Moosab told Amnesty International that he was standing some 500 metres away from the People’s Assembly, where forces loyal to Mu’ammar al-Gaddafi were positioned, when he was wounded. Moosab was evacuated to Turkey for medical treatment in April and later transferred to Benghazi. He is extremely concerned for the safety of his wife and two year-old son, back in Misratah. He has received no news about them for over two weeks.
Twenty-five year-old Abdallah Mohamed Abu Bakr was also recovering from a gun shot injury to his right leg sustained during a protest in Misratah. He told Amnesty International that he had taken part in a large protest march from Abdallah Gharib Street to Tripoli Street on 21 March, when forces loyal to Colonel Mu’ammar al-Gaddafi opened fire.
He said that he was shot while helping another injured protester.
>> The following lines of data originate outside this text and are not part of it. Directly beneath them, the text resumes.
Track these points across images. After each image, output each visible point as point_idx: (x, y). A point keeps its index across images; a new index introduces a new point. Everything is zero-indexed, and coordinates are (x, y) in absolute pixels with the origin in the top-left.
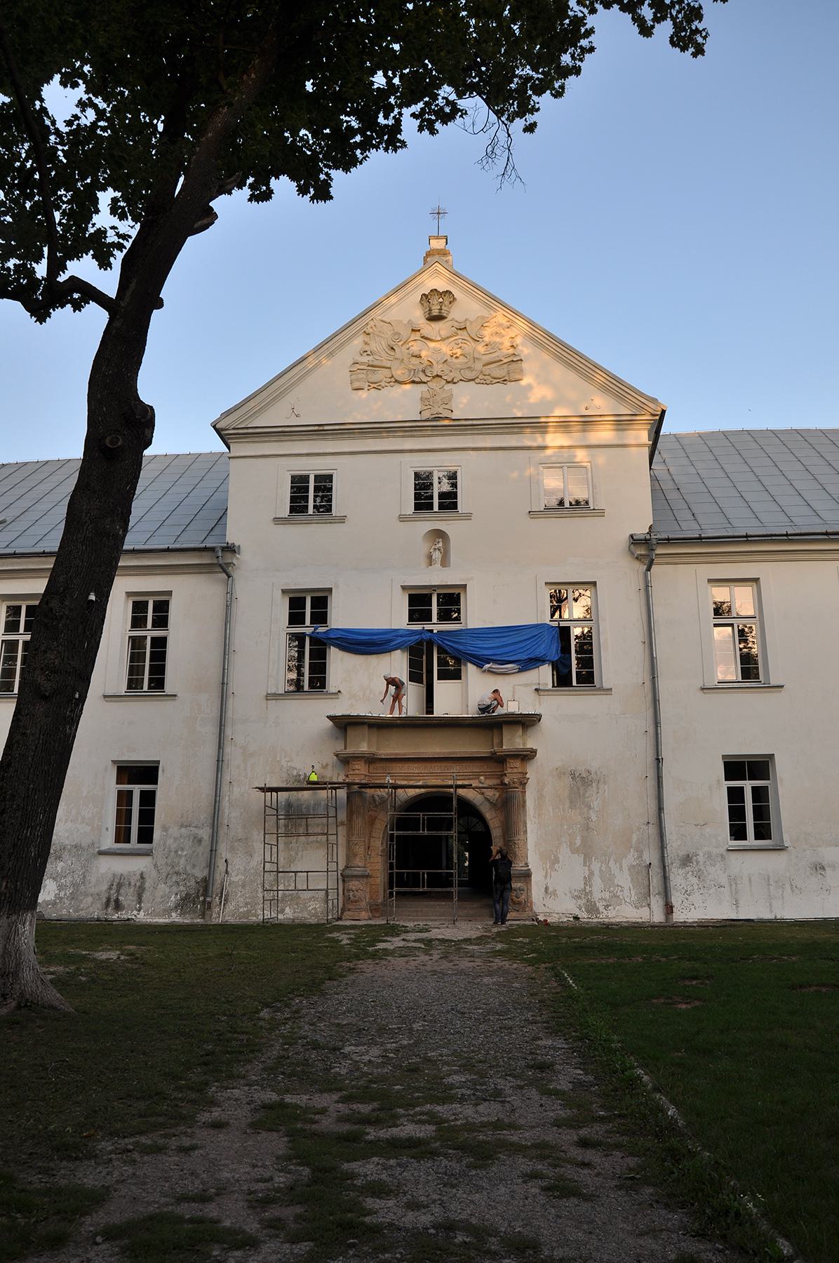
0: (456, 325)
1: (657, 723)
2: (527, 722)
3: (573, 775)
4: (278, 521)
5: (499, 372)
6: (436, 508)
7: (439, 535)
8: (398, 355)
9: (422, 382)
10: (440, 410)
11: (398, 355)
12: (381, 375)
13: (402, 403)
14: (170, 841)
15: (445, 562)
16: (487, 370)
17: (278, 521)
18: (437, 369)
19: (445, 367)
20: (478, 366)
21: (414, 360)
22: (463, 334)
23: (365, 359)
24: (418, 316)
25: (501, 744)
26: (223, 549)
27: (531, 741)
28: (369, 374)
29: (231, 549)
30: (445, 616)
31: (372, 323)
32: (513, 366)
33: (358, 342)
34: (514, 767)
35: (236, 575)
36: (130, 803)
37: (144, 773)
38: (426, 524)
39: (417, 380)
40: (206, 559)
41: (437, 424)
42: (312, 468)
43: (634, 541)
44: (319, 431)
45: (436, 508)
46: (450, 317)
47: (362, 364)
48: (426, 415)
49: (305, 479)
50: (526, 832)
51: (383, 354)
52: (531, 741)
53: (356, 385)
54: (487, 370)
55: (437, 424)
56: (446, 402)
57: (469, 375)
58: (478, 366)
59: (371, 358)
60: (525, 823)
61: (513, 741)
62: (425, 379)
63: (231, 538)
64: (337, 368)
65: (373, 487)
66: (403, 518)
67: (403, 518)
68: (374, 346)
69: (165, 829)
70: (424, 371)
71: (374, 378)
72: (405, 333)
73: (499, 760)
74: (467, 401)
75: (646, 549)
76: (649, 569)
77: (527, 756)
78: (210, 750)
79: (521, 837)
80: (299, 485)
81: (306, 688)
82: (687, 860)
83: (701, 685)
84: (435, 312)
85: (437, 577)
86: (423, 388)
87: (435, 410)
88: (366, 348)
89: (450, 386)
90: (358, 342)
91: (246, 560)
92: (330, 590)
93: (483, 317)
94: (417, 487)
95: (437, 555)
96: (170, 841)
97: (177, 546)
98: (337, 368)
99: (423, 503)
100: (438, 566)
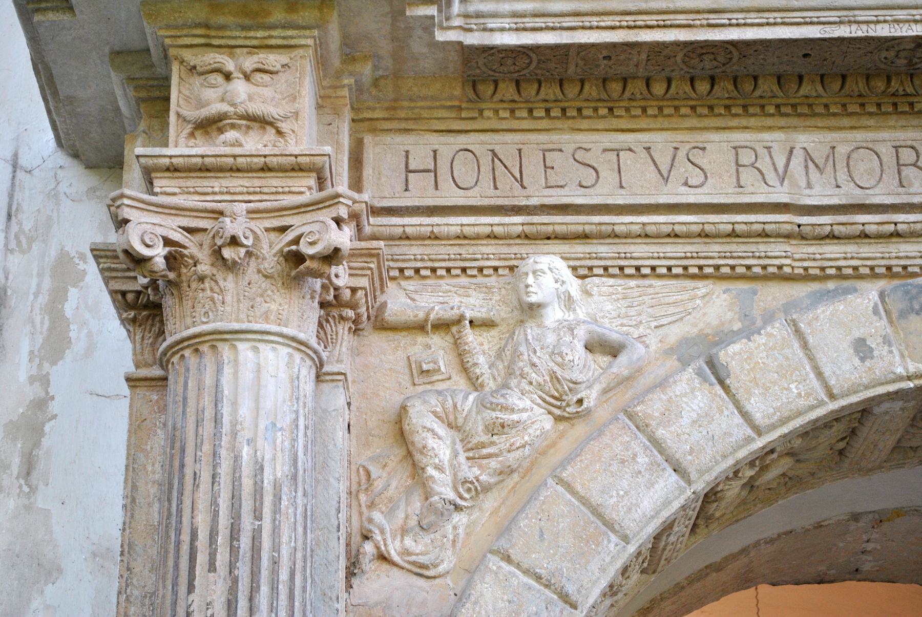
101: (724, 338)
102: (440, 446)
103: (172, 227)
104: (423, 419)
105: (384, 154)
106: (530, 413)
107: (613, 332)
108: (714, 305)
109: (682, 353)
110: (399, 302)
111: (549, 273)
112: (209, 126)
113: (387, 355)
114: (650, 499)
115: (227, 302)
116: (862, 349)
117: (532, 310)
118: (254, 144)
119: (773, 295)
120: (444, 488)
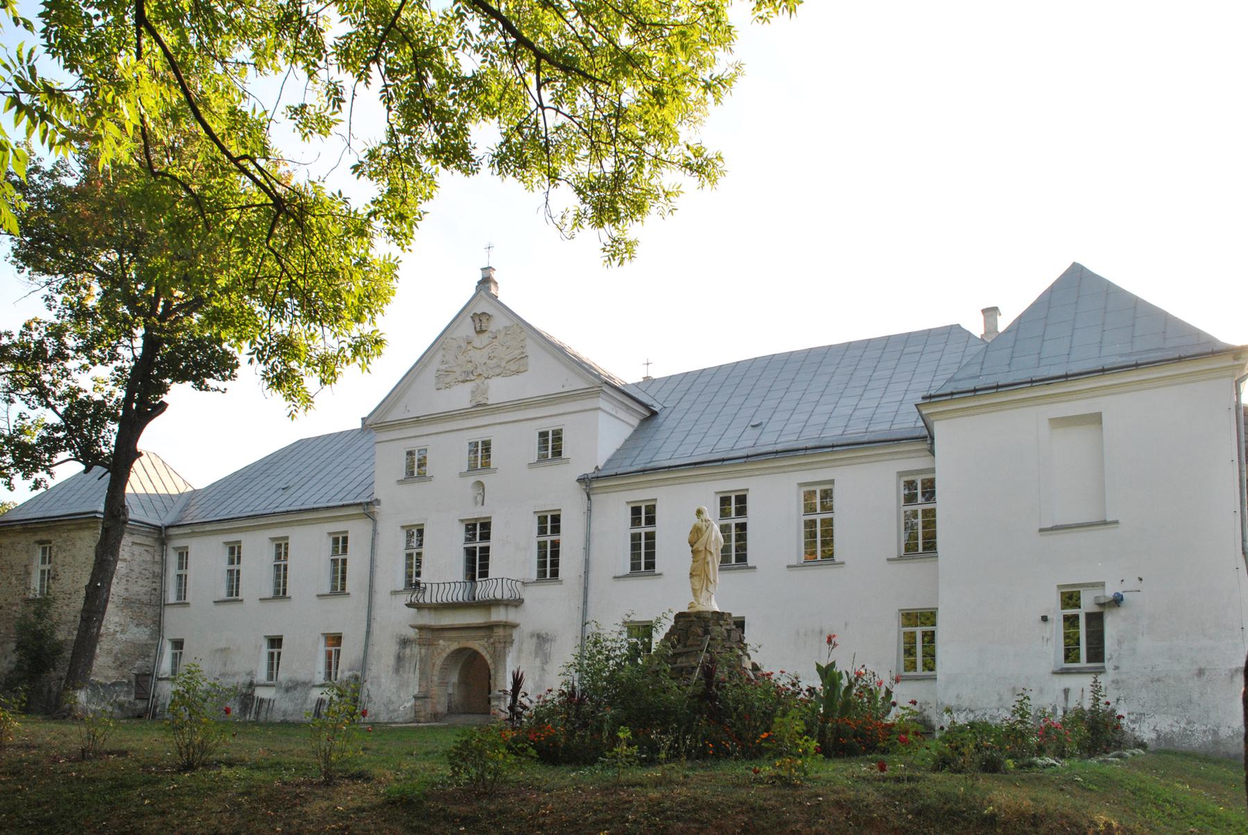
1: (585, 602)
5: (513, 367)
7: (480, 484)
13: (460, 397)
17: (400, 482)
18: (479, 371)
20: (503, 364)
23: (443, 367)
24: (472, 333)
28: (444, 379)
32: (522, 361)
37: (335, 640)
38: (472, 479)
44: (418, 421)
48: (474, 403)
55: (481, 408)
56: (485, 392)
57: (498, 371)
65: (448, 453)
67: (462, 475)
74: (500, 390)
79: (500, 674)
90: (439, 357)
95: (479, 498)
114: (445, 655)
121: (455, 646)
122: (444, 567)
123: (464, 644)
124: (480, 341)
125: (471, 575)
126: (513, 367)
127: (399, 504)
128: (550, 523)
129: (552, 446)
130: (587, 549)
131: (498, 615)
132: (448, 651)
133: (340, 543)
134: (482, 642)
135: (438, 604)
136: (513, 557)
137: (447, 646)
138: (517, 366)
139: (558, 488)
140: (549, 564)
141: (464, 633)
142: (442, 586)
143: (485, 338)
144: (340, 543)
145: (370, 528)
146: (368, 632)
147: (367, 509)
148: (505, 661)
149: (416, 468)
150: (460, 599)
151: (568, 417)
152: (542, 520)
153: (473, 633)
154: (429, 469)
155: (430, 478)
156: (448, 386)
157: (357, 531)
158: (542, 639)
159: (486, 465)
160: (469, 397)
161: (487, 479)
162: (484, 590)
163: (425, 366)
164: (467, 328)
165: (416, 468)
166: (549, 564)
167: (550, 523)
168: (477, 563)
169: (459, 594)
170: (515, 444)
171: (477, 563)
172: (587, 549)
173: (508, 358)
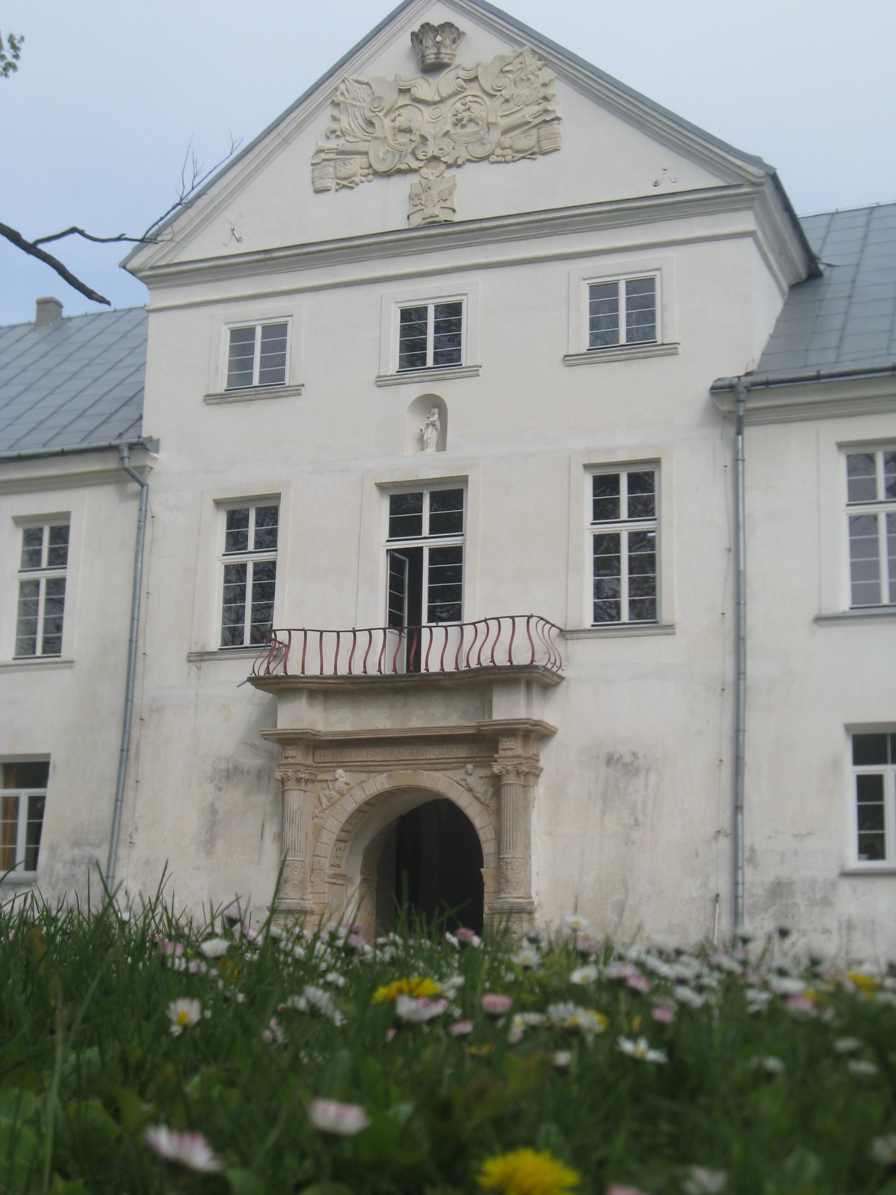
0: (463, 74)
2: (535, 679)
3: (610, 760)
4: (570, 360)
5: (522, 141)
6: (430, 362)
7: (432, 405)
8: (378, 133)
9: (411, 171)
10: (437, 211)
11: (378, 133)
12: (356, 164)
13: (382, 207)
14: (58, 866)
15: (442, 445)
16: (506, 141)
17: (212, 399)
18: (432, 149)
19: (446, 143)
21: (403, 139)
22: (473, 89)
23: (332, 144)
24: (408, 71)
25: (490, 716)
26: (132, 447)
27: (544, 711)
28: (336, 170)
29: (142, 446)
30: (437, 527)
31: (342, 87)
32: (546, 129)
33: (323, 121)
34: (511, 748)
35: (152, 481)
36: (15, 815)
38: (414, 390)
39: (403, 167)
40: (110, 463)
41: (438, 233)
42: (257, 314)
43: (723, 390)
45: (430, 362)
46: (456, 62)
47: (330, 151)
48: (416, 220)
49: (421, 312)
50: (527, 847)
51: (360, 133)
52: (544, 711)
53: (320, 184)
54: (506, 141)
55: (438, 233)
57: (480, 152)
58: (495, 136)
59: (341, 141)
60: (527, 834)
61: (508, 708)
62: (415, 165)
63: (148, 430)
64: (295, 161)
65: (344, 336)
66: (382, 382)
67: (382, 382)
68: (344, 124)
69: (53, 849)
70: (413, 153)
71: (344, 171)
72: (390, 97)
73: (484, 742)
74: (481, 192)
75: (736, 403)
76: (739, 432)
77: (536, 734)
78: (112, 736)
80: (412, 319)
81: (247, 641)
82: (779, 890)
83: (813, 613)
84: (431, 59)
85: (427, 467)
86: (413, 179)
87: (428, 212)
88: (335, 126)
89: (449, 173)
90: (323, 121)
91: (165, 463)
92: (657, 462)
93: (502, 58)
94: (405, 331)
95: (431, 435)
96: (58, 866)
97: (14, 453)
98: (295, 161)
99: (412, 354)
100: (431, 449)
101: (363, 782)
102: (324, 800)
103: (281, 774)
104: (322, 796)
105: (318, 754)
106: (337, 796)
107: (348, 781)
108: (363, 776)
109: (359, 784)
110: (320, 777)
111: (340, 772)
112: (286, 758)
113: (318, 785)
114: (350, 806)
115: (290, 785)
116: (382, 784)
117: (336, 780)
118: (291, 760)
119: (373, 774)
120: (324, 807)
121: (378, 783)
122: (335, 599)
123: (404, 778)
124: (425, 89)
125: (403, 615)
126: (522, 141)
127: (203, 449)
128: (625, 489)
129: (624, 322)
130: (736, 550)
131: (508, 708)
132: (360, 796)
133: (48, 542)
134: (459, 775)
135: (350, 678)
136: (524, 573)
137: (356, 786)
138: (534, 139)
139: (648, 409)
140: (627, 584)
141: (406, 754)
142: (347, 638)
143: (445, 82)
144: (48, 542)
145: (133, 507)
146: (124, 751)
147: (124, 459)
148: (527, 821)
149: (258, 365)
150: (372, 671)
151: (673, 253)
152: (605, 485)
153: (433, 753)
154: (296, 368)
155: (297, 391)
156: (346, 184)
157: (93, 514)
158: (620, 766)
159: (449, 355)
160: (406, 209)
161: (449, 390)
162: (439, 649)
163: (286, 141)
164: (395, 60)
165: (258, 365)
166: (627, 584)
167: (625, 489)
168: (426, 585)
169: (379, 655)
170: (521, 316)
171: (426, 585)
172: (736, 550)
173: (505, 123)
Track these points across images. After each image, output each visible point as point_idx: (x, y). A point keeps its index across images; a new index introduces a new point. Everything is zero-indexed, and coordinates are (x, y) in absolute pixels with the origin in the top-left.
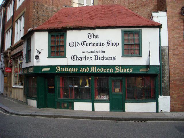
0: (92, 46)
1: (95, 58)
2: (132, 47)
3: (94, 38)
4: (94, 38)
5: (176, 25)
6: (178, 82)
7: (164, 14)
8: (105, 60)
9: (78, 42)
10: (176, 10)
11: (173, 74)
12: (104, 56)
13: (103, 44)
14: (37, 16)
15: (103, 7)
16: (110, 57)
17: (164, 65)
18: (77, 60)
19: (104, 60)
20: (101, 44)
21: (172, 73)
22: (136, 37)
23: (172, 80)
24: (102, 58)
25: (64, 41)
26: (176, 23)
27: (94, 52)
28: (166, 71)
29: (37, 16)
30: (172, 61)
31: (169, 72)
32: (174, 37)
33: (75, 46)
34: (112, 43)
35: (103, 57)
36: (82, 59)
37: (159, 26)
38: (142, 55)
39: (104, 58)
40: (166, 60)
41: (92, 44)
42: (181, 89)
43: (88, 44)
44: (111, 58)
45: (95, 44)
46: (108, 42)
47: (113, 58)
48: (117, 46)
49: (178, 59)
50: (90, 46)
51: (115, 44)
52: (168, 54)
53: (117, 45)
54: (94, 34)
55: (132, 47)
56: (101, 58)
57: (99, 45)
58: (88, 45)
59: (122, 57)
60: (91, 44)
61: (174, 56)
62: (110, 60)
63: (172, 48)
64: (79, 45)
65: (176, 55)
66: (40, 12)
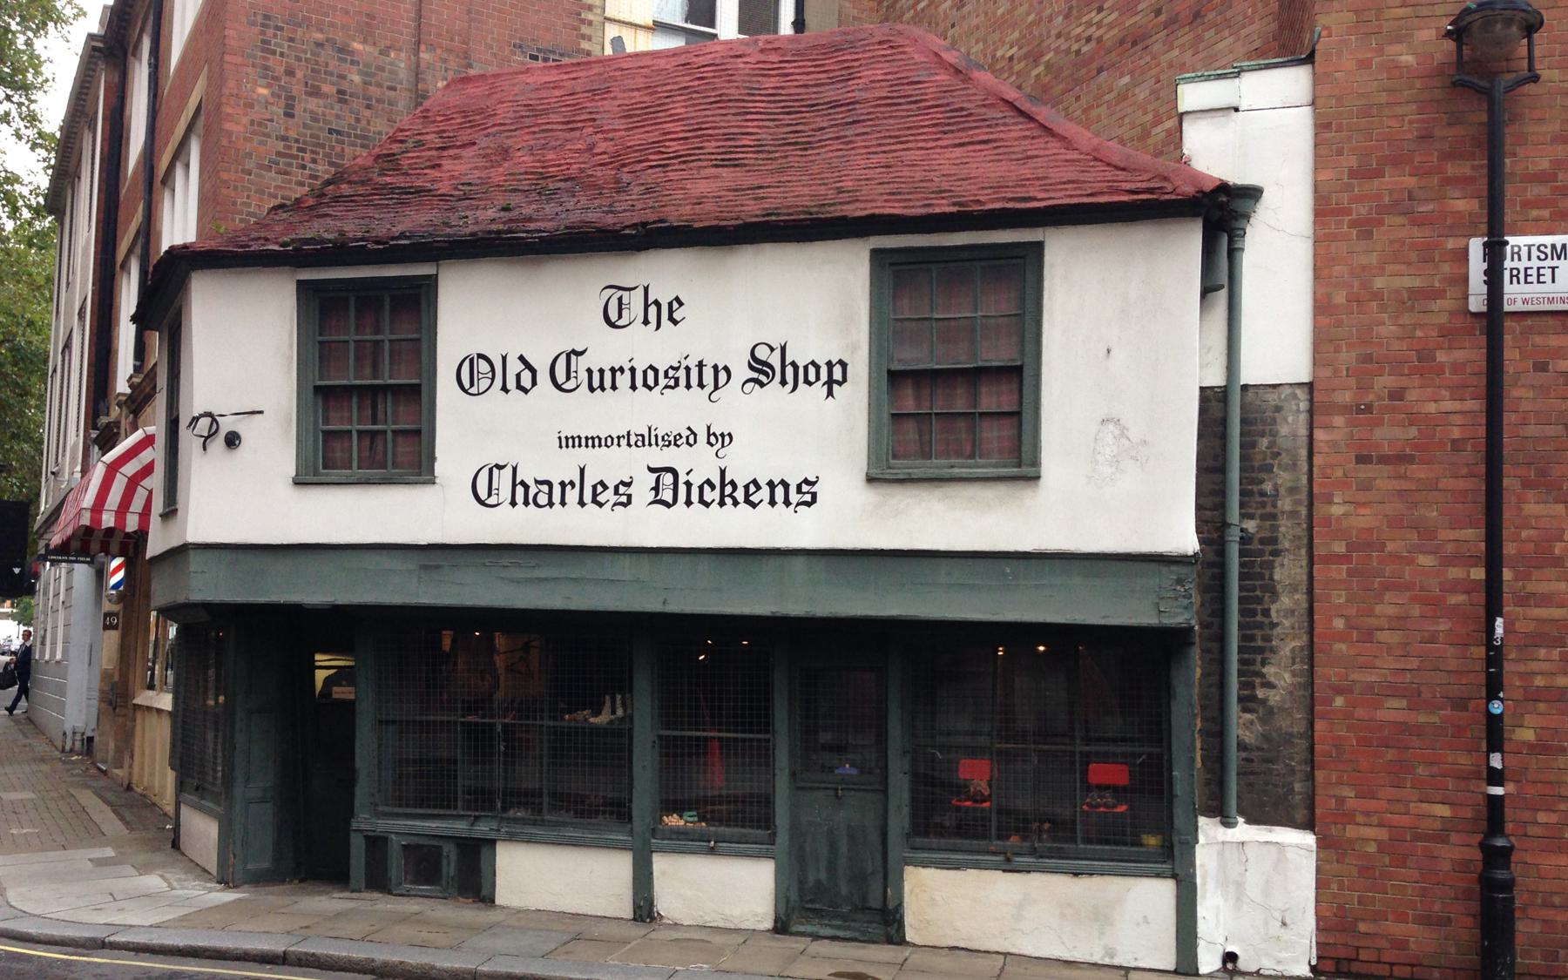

Like Moosab, he cannot easily communicate with his relatives as telephone networks have been cut off for over a month. His latest news from home provided no comfort. His uncle had been killed at home in the neighbourhood of Ras Ali, when the area was shelled.
As his concern for his relatives in Misratah continues, he can only hope that the international community will step up its efforts to protect the civilian population in Misratah and provide much needed relief for its isolated and beleaguered residents.